An unrestricted free agent, Rechlicz signed a one-year, two-way contract with the Minnesota Wild on July 2, 2014. Rechlicz never appeared in a game for Minnesota, playing the duration of his contract with AHL affiliate, the Iowa Wild.

After signing a one-year AHL deal with the Grand Rapids Griffins, on October 5, 2015, Rechlicz was suspended three games by the AHL for a charging incident in a preseason game against the Lake Erie Monsters.

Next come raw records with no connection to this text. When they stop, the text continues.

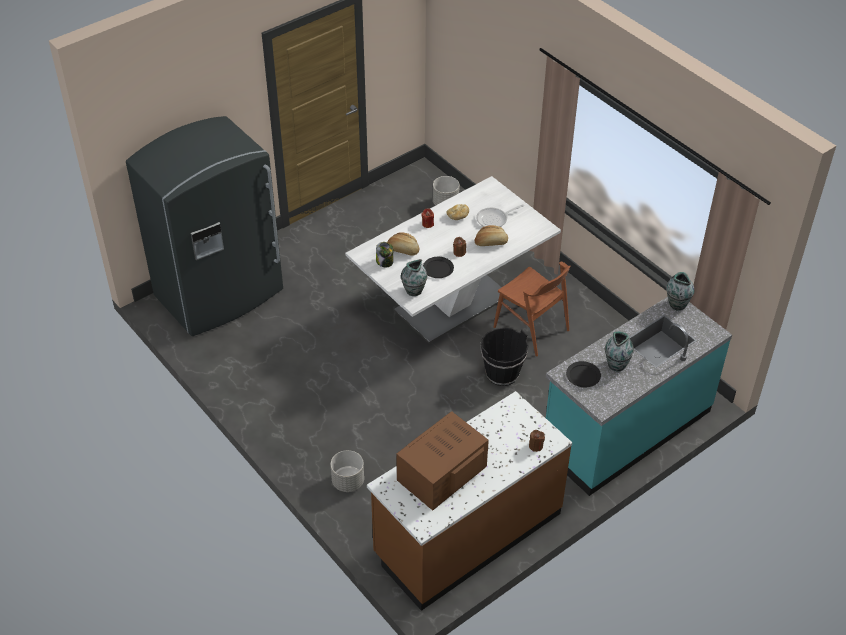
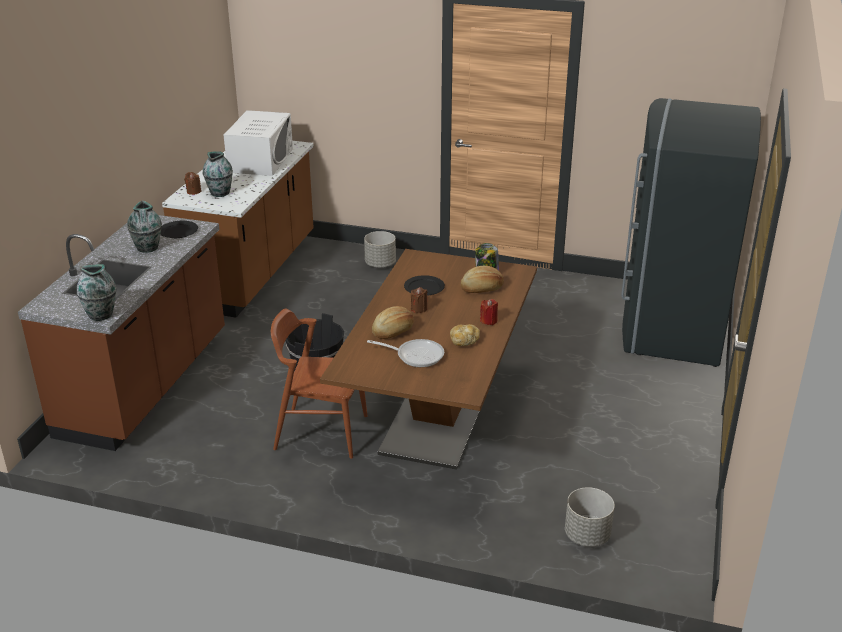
camera: 145 degrees right, 15 degrees down
white dining table [345,176,561,344] -> brown dining table [320,249,537,470]
brown microwave [396,411,489,511] -> white microwave [224,110,293,176]
vase [401,259,427,296] -> vase moved to [203,151,233,197]
frying pan [476,204,524,227] -> frying pan turned 75 degrees clockwise [367,339,444,367]
turquoise counter [546,297,732,496] -> brown counter [18,215,225,451]

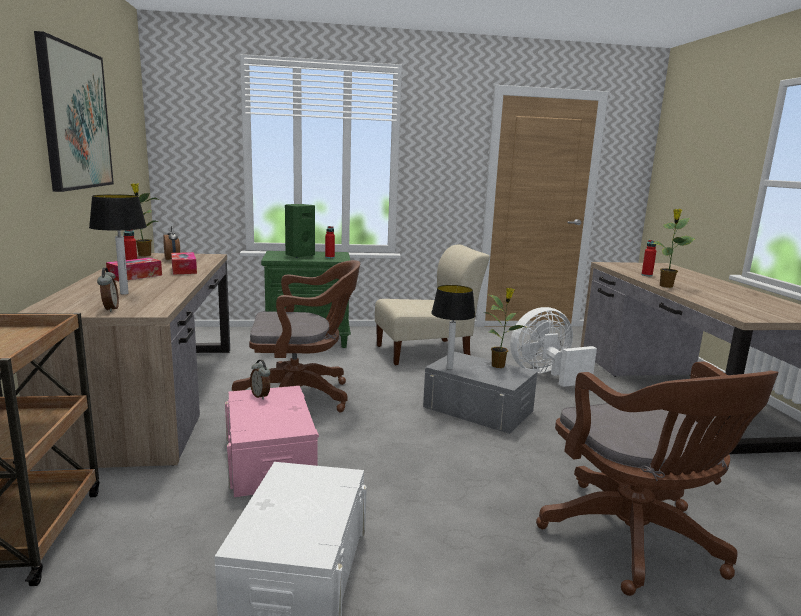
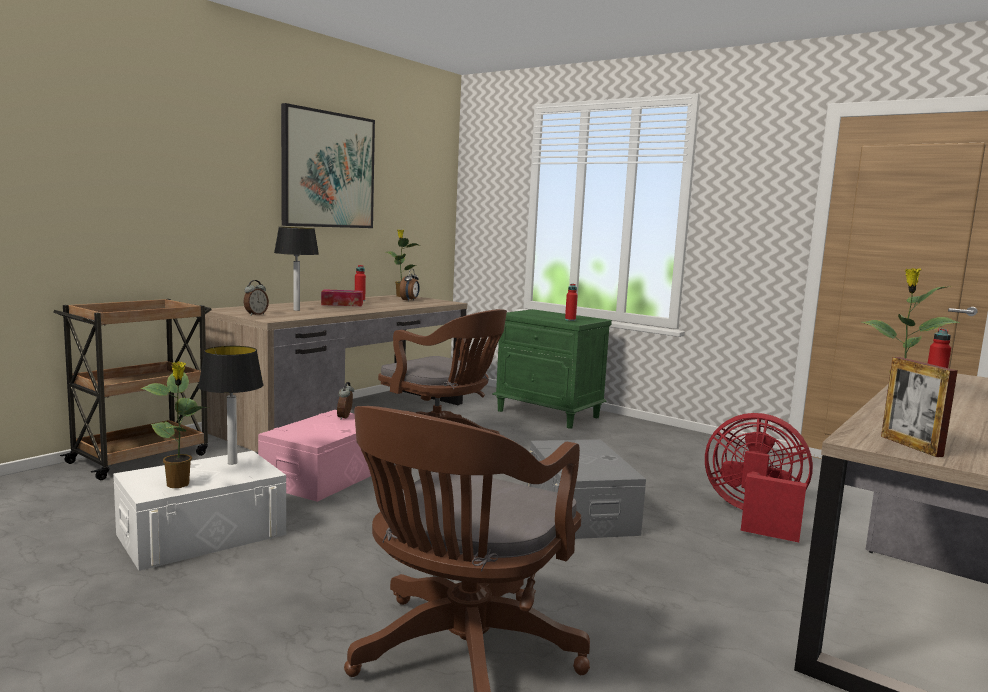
camera: 45 degrees right, 5 degrees down
tissue box [171,252,197,275] -> none
green speaker [285,204,315,258] -> none
beige chair [375,245,490,365] -> none
table lamp [431,285,476,370] -> table lamp moved to [198,346,264,465]
potted plant [482,288,528,368] -> potted plant moved to [141,361,209,488]
white fan [510,307,597,387] -> red fan [705,413,813,543]
none -> picture frame [881,357,958,457]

Rechlicz continued his tenure in the AHL, signing as a free agent with the Bakersfield Condors on August 31, 2016.

==Career statistics==

===Regular season and playoffs===
| | | Regular season | | Playoffs | | | | | | | | |
| Season | Team | League | GP | G | A | Pts | PIM | GP | G | A | Pts | PIM |
| 2004–05 | Santa Fe Roadrunners | NAHL | 3 | 0 | 1 | 1 | 29 | — | — | — | — | — |
| 2004–05 | Northern Michigan Black Bears | NOJHL | 25 | 3 | 1 | 4 | 54 | 14 | 2 | 2 | 4 | 16 |
| 2005–06 | Northern Michigan Black Bears | NOJHL | 6 | 0 | 2 | 2 | 11 | — | — | — | — | — |
| 2005–06 | Des Moines Buccaneers | USHL | 2 | 0 | 0 | 0 | 4 | — | — | — | — | — |
| 2005–06 | Gatineau Olympiques | QMJHL | 3 | 0 | 0 | 0 | 17 | — | — | — | — | — |
| 2005–06 | Indiana Ice | USHL | 2 | 0 | 0 | 0 | 16 | — | — | — | — | — |
| 2006–07 | Chicoutimi Sagueneens | QMJHL | 55 | 0 | 1 | 1 | 159 | 1 | 0 | 0 | 0 | 2 |
| 2006–07 | Chicago Hounds | UHL | 2 | 0 | 0 | 0 | 9 | — | — | — | — | — |
| 2007–08 | Kalamazoo Wings | IHL | 25 | 1 | 0 | 1 | 100 | — | — | — | — | — |
| 2007–08 | Albany River Rats | AHL | 25 | 0 | 1 | 1 | 106 | — | — | — | — | — |
| 2008–09 | Utah Grizzlies | ECHL | 45 | 0 | 1 | 1 | 110 | — | — | — | — | — |
| 2008–09 | Bridgeport Sound Tigers | AHL | 4 | 0 | 0 | 0 | 12 | — | — | — | — | — |
| 2008–09 | New York Islanders | NHL | 17 | 0 | 1 | 1 | 68 | — | — | — | — | — |
| 2009–10 | New York Islanders | NHL | 6 | 0 | 0 | 0 | 27 | — | — | — | — | — |
| 2009–10 | Bridgeport Sound Tigers | AHL | 21 | 0 | 0 | 0 | 128 | — | — | — | — | — |
| 2010–11 | Hershey Bears | AHL | 28 | 1 | 0 | 1 | 132 | — | — | — | — | — |
| 2011–12 | Hershey Bears | AHL | 44 | 1 | 1 | 2 | 267 | — | — | — | — | — |
| 2011–12 | Washington Capitals | NHL | 3 | 0 | 0 | 0 | 10 | — | — | — | — | — |
| 2012–13 | Portland Pirates | AHL | 36 | 0 | 0 | 0 | 149 | — | — | — | — | — |
| 2012–13 | Hershey Bears | AHL | 4 | 0 | 0 | 0 | 5 | — | — | — | — | — |
| 2013–14 | Hershey Bears | AHL | 25 | 1 | 1 | 2 | 87 | — | — | — | — | — |
| 2014–15 | Iowa Wild | AHL | 20 | 1 | 0 | 1 | 60 | — | — | — | — | — |
| 2015–16 | Grand Rapids Griffins | AHL | 12 | 0 | 0 | 0 | 35 | — | — | — | — | — |
| 2016–17 | Bakersfield Condors | AHL | 15 | 0 | 0 | 0 | 54 | — | — | — | — | — |
| AHL totals | 234 | 4 | 3 | 7 | 1035 | — | — | — | — | — | | |
| NHL totals | 26 | 0 | 1 | 1 | 105 | — | — | — | — | — | | |

== Transactions ==
- May 6, 2008 – signed by the New York Islanders as a free agent to a three-year entry-level deal
- July 13, 2010 – Rechlicz and Islanders agreed to a mutual termination of his contract.
- July 29, 2010 – signed a contract with the Calder Cup champion Hershey Bears of the American Hockey League, the top affiliate of the Washington Capitals.
- January 30, 2012 – signed a one-year contract with the Washington Capitals.
- July 11, 2012 – signed a one-year two-way contract with the Phoenix Coyotes.
- April 2, 2013 – traded to the Washington Capitals.
- June 26, 2013 – signed a one- year contract extension with the Washington Capitals.
- July 2, 2014 – signed a one-year two way contract with the Minnesota Wild.